In realtà questa radicalità della risposta alla radicalità violenta della guerra ci esonera dal dovere di una valutazione di merito, e quindi ci esime dalla responsabilità del giudizio. C’è infatti un merito, nel senso di un significato, anche nell’orrore della guerra. Quando abbiamo conferito allo Stato democratico il monopolio della forza, ad esempio, noi abbiamo inserito nel patto l’aspettativa che lo Stato ci difenda da un’aggressione: e che lo faccia usando la forza quando è necessaria e restando democratico anche in una scena di guerra. C’è il conflitto giusto e quello ingiusto, come ci ha insegnato Bobbio. C’è il rispetto o il disprezzo del diritto internazionale, c’è la proporzione tra la difesa e l’offesa e c’è invece l’arbitrio. Ci sono gli aggressori e l’aggredito, come nella crisi ucraina. C’è il rapporto di forze, tra il debole e il potente. Rifiutarsi di analizzare tutti questi elementi, per chiudersi nel generale «no a tutte le guerre», significa rifiutarsi di capire e di giudicare, cioè di prendere parte. Il no a ogni conflitto è naturalmente condivisibile, utile e necessario, purché non diventi uno schermo che impedisce di vedere «questo» conflitto in tutte le sue componenti, nel suo specifico e nel diverso ruolo dei soggetti in campo, le colpe e le responsabilità.

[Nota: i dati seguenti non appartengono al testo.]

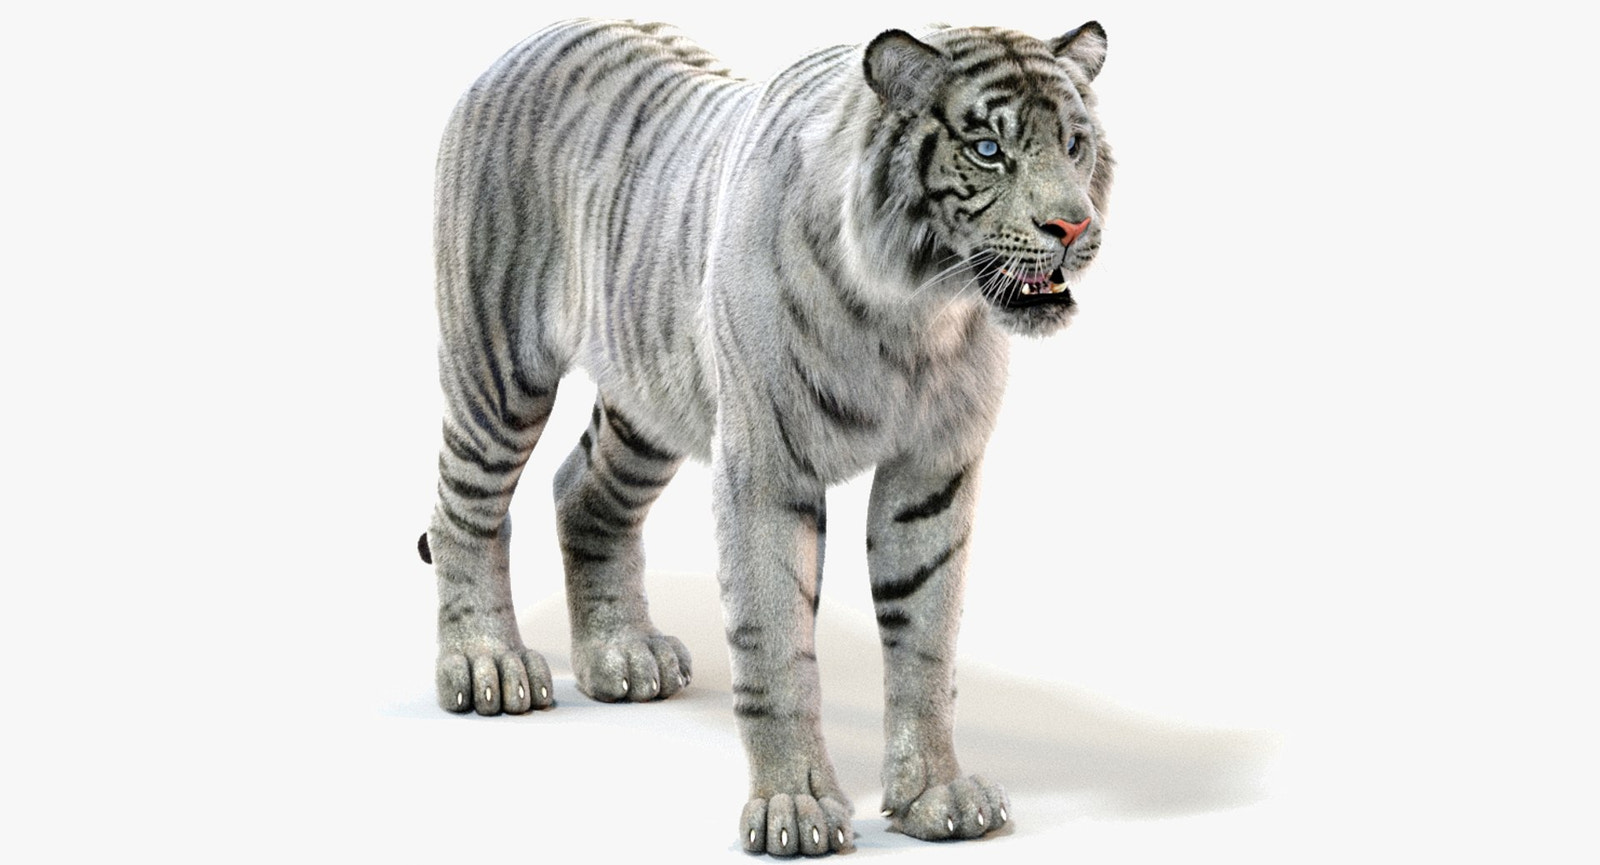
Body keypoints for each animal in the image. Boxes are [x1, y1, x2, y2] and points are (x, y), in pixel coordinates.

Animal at [418, 18, 1112, 855]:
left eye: (1074, 143)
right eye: (987, 149)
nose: (1074, 225)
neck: (915, 314)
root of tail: (535, 37)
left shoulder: (933, 473)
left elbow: (926, 639)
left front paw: (935, 795)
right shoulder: (766, 470)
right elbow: (778, 647)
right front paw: (796, 807)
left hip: (651, 398)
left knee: (581, 492)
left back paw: (622, 652)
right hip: (498, 366)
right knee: (464, 512)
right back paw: (487, 665)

Fermarsi al no è una posizione morale, generosa senz’altro, ma sterile dal punto di vista politico. Perché ci sono precise ragioni se la pace è stata violata e oggi siamo davanti alla guerra, e non analizzarle è venir meno a un dovere. Troppo spesso noi occidentali chiedendo la pace ci siamo salvati l’anima a poco prezzo, abbandonando i corpi altrui in balia di chi ha deciso la guerra, proprio perché non abbiamo capito che bisogna andare oltre lo slancio etico, il rifiuto della barbarie e la compassione. C’è un equivoco della generosità quando pensiamo che proprio per la sua opposizione totale il «no a tutte le guerre» assorba ogni valutazione politica e qualsiasi altra presa di posizione: mentre è una precondizione morale, dalla quale bisogna partire per arrivare a un giudizio e alle conseguenze che comporta. L’unico modo che abbiamo per costruire davvero la pace è rifiutare le ragioni del conflitto, individuando le sue cause e le sue motivazioni, per ricavarne l’obbligo politico di una scelta di campo. È anche l’unica strada per non rimanere semplici spettatori davanti all’ultimo scandalo d’Europa. Magari col rifiuto di aiutare gli aggrediti inviando le armi che ci chiedono: un rifiuto per il loro bene, naturalmente, cioè per non prolungare un’inutile battaglia, come consiglia il cinismo della realpolitik che non riconosce alle vittime impegnate a difendersi nemmeno il diritto di scegliere come sopravvivere e per cosa morire.